Re-blogged from my blog over at Christlinkd.com:
This year, I’m going to make it a point with my children to focus on the first Thanksgiving and the role that God had in it.
The First Thanksgiving
In September 1620, the Pilgrims left England for the New World. The trip took over two months and was very hard on the passengers (just over 100 people). Enduring the elements and the storms of the open sea, the Pilgrims held fast to their mission and relied on Divine Providence to survive. They finally arrived in what is now Massachusetts at the end of November 1620. After several days searching for a suitable place to disembark, they chose what they called Plymouth Rock on December 11. Before stepping foot on land, they signed the Mayflower Compact, which is referred to as America’s first document of civil government.
The Pilgrims leaned heavily on prayer, and that was the first thing they did upon arrival. Unfortunately, they were not ready for the realities of a Massachusetts winter, and almost half of them succumbed to starvation or sickness before the spring of 1621. It is said that at one point their daily food ration was down to five kernels of corn each. But then- Hope. A trading vessel arrived, and the Pilgrims traded beaver pelts for corn. In the summer of 1621, assisted by Native Americans, most notably Squanto, who had accepted Jesus and become a Christian thanks to a Spanish monk after being captured and sold into slavery in Spain, the Pilgrims’ crops were plentiful.
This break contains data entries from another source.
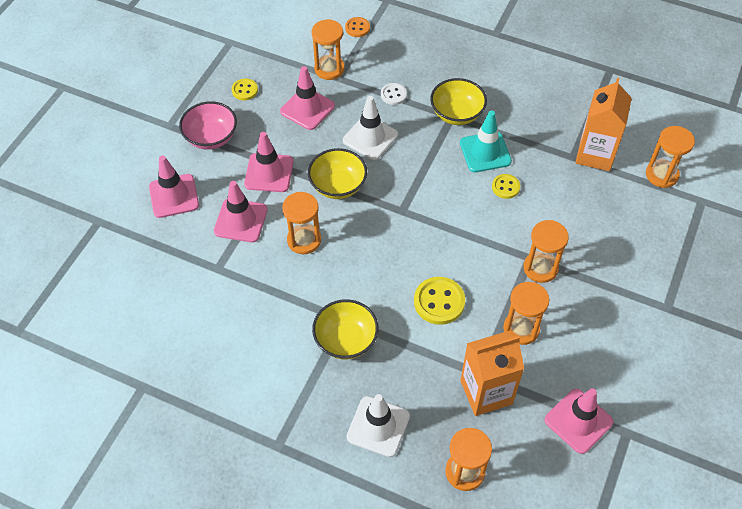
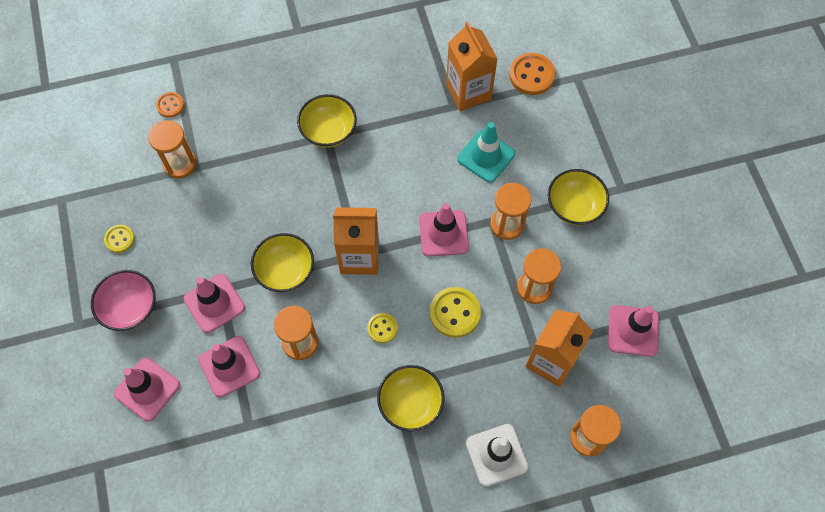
camera: 40 degrees left, 10 degrees up
(307, 109) = (194, 217): pink traffic cone -> pink traffic cone (443, 233)
(370, 137) = (274, 206): white traffic cone -> none
(393, 95) = (259, 150): white button -> none
(401, 213) = (359, 257): none -> orange carton
(485, 152) = (381, 151): turquoise traffic cone -> turquoise traffic cone (486, 156)
(505, 187) = (423, 172): yellow button -> yellow button (382, 328)
(611, 293) = (574, 206): none -> yellow bowl
(661, 175) = (531, 75): orange hourglass -> orange button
Squanto taught them to grow corn, use fertilizer, kill deer and fish. Governor William Bradford decreed December 13, 1621 a day of feasting and prayer so that the colonists could show gratitude that they were still alive. It was a three-day feast! Of Squanto, Governor Bradford said that he was “a special instrument of God for good beyond their expectations.”
Below are the joyful words of Pilgrim Edward Winslow, describing the first Thanksgiving.
“Our harvest being gotten in, our Governor sent four men on fowling so that we might, after a special manner, rejoice together after we had gathered the fruit of our labors. They four in one day killed as much fowl as… served the company almost a week… Many of the Indians [came] amongst us and… their greatest King, Massasoit, with some ninety men, whom for three days we entertained and feasted; and they went out and killed five deer, which they brought… And although it be not always so plentiful as it was at this time with us, yet BY THE GOODNESS OF GOD WE ARE… FAR FROM WANT.”
I just love those words from Mr. Winslow so much! You can practically see him smiling when you read them. How joyous and grateful the Pilgrims must have been! They were faithful to God and He provided for them. What a great message to share with our kids as we gather around the Thanksgiving table this month, almost 400 years later! God’s love never changes.
Here are some of my favorite verses to share with your kids this Thanksgiving.
Psalm 95:1-6 – O Come, let us sing for joy to the LORD; Let us shout joyfully to the rock of our salvation. Let us come before His presence with thanksgiving; Let us shout joyfully to Him with psalms. For the LORD is a great God, And a great King above all gods, in whose hand are the depths of the earth; the peaks of the mountains are His also. The sea is His, for it was He who made it; and His hands formed the dry land. Come, let us worship and bow down; Let us kneel before the LORD our Maker.
Colossians 3:15 – And let the peace of Christ rule in your hearts, to which indeed you were called in one body; and be thankful.
1 Thessalonians 5:18 – In everything give thanks: for this is the will of God in Christ Jesus concerning you.
As Christians, we are to be thankful and should be joyous all throughout the year, not just for one Thursday in November, but doesn’t reading the story of the Pilgrims just make your heart smile? I know it does mine, and that’s what I’ll be sharing at the table this year.